Pembatasan sosial dan pembatasan fisik kemudian menjadi pilihan, dorongan lock down masih saja menguat. Eh tiba-tiba mulai banyak bicara permintaan anggaran dan pusat menanggung itu. Pemerintah pusat sebagai penanggung jawab akhirnya memutuskan Pembatasan Skala Besar Bersama (PSBB). Narasinya pun pemerintah lamban, kalah dengan daerah. Ironisnya yang mengatakan itu sama sekali tidak berbuat yang signifikan padahal dengan angka tertinggi dalam semua hitungan.
Potensi masalah diciptakan lagi, ancaman demo dari jutaan buruh. Memang masih pada akhir bulan nanti, masih layak ditunggu akan seperti apa pilihan keamanan, pimpinan daerah, dan pihak terkait soal ini. Orang yang sama dengan tema yang ujung-ujungnya juga ganti Jokowi. Tidak berlebihan jika ada dugaan pemain yang sama di tengah keadaan prihatin ini.
Hari-hari ini ada taggar impeachmentjokowi, siapa biasanya melakukan permainan taggar ini, PKS, HT, dan kelompok mereka, afiliasi sejak 2014 dan pra pilpres 2014 demikian gencar. Apakah akan berdampak besar? Tidak. Sekali lagi tidak. Mengapa? Ramai di dunia medsos belum tentu dalam kenyataan. Berkali ulang, terutama pilpres 2019 membuktikan.
Ada dua hal yang layak kita cermati bersama. Impeachment, itu proses politik. Keberadaan parpol menjadi ujung tombak untuk melakukan aksi ini. Masih sepi, hanya oknum perorangan partai, seperti Fadli Zon dari Gerindra, Masinton PDI-P, atau Mardani dari PKS. Mereka juga tidak cukup masif mengupayakan ini.
Cenderung berbeda narasi masing-masing. Yang menyatakan secara langsung baru Benny K Harman dari Demokrat. Tampaknya ini pernyataan resmi, pola Demokrat dan Benny bukan bicara asal cuap, berbeda dengan nama-nama di atas. Jika benar, berarti baru Demokrat. Kursi dan jumlah suara Demokrat sangat tidak cukup kuat untuk memberikan dampak.

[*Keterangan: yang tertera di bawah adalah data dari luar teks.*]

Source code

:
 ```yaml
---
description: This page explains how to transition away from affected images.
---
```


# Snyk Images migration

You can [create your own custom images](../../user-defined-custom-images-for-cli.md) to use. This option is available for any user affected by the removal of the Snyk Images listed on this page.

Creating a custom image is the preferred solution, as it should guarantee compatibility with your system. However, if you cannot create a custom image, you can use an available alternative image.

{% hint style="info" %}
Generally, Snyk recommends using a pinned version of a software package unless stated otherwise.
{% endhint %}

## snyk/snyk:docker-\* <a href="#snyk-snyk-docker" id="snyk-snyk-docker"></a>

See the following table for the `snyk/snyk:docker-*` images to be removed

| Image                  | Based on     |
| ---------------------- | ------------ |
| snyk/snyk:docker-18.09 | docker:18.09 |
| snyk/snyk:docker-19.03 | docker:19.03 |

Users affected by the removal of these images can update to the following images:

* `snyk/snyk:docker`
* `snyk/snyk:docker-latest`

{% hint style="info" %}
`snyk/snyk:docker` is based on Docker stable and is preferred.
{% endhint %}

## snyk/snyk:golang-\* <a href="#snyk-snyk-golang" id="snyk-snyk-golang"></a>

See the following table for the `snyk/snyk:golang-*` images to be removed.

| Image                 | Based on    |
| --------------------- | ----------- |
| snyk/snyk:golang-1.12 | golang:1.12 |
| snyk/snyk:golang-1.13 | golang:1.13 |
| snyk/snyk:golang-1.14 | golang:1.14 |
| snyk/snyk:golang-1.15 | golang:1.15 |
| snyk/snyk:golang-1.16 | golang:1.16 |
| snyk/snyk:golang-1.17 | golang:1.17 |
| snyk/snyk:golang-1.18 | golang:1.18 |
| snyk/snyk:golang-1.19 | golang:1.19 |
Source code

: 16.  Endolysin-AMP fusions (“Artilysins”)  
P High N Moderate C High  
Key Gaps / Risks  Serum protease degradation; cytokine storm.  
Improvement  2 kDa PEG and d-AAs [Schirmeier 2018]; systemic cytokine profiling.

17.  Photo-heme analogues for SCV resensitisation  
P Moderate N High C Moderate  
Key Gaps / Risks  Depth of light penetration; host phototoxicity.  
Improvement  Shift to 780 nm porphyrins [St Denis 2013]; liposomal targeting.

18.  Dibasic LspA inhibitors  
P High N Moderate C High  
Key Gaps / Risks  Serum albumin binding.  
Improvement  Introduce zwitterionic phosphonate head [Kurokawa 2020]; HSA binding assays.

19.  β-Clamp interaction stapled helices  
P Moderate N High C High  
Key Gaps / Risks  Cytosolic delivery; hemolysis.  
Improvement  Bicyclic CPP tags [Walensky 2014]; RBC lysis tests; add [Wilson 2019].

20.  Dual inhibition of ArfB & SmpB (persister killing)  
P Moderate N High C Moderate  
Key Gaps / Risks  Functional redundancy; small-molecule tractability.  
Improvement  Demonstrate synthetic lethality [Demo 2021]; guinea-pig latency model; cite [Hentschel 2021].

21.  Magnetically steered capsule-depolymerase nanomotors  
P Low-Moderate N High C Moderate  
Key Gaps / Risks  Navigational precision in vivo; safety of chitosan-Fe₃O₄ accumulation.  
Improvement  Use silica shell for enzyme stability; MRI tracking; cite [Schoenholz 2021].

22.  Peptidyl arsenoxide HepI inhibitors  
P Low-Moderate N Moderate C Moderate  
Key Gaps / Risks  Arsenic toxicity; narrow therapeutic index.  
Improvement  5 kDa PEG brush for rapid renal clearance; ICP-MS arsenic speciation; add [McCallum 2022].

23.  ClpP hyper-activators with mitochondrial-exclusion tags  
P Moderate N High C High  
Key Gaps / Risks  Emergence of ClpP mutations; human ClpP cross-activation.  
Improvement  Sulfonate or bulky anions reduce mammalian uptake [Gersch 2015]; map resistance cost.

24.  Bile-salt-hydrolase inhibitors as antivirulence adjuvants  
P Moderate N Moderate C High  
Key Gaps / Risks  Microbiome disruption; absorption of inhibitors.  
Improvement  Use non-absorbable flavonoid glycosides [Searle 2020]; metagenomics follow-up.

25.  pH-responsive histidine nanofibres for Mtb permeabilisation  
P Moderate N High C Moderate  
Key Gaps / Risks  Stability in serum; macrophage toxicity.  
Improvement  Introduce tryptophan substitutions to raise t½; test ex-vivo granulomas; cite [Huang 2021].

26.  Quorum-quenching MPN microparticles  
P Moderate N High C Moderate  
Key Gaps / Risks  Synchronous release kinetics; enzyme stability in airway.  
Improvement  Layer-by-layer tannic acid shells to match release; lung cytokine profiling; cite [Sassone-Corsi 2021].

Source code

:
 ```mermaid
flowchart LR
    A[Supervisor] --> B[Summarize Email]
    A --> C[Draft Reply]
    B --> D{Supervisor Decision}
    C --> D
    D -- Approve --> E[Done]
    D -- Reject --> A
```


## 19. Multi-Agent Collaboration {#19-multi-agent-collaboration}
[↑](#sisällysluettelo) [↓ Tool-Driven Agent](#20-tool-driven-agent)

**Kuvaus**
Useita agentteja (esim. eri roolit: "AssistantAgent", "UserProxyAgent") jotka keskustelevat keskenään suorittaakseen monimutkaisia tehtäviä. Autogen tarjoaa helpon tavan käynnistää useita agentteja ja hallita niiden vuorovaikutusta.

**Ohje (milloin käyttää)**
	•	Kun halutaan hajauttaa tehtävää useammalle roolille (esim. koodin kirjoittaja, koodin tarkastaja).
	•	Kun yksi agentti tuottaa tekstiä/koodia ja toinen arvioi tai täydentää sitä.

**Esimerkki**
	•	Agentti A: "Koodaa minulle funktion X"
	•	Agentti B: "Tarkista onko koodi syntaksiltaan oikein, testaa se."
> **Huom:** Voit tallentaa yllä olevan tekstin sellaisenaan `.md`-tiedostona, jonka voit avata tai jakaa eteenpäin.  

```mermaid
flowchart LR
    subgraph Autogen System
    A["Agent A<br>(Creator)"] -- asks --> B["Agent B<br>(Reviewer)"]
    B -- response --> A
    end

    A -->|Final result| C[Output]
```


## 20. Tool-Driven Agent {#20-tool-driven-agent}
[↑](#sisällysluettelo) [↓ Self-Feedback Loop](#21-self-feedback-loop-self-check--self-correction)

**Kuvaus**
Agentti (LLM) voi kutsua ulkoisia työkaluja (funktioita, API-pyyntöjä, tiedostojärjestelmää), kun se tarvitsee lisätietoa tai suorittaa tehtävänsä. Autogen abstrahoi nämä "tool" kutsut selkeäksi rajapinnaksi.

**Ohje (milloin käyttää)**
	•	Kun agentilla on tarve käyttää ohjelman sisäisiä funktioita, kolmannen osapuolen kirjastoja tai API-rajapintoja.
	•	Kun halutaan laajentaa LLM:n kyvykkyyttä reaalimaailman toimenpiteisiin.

PKS yang biasanya garang pun cukup santai dan senyap. Kekuatan mereka sangat diperlukan untuk melakukan impeacment. Tanpa aksi partai politik dan fraksi nol besar, selain hanya gaungan medsos berisik yang tidak berdampak, selain polusi dunia medsos.
Lebih tidak berdampak lagi, ketika Desmond J Mahendra dari Gerindra komisi tiga, mengatakan kurang cukup alasan logis mengadakan impeachment, pandanganya logis, ketika ia mengatakan partai politik yang mendukung Jokowi masih adem ayem, solid, dan tidak memberikan tanggapan. Ingat Gerindra pun sekarang partai pemerintah lho.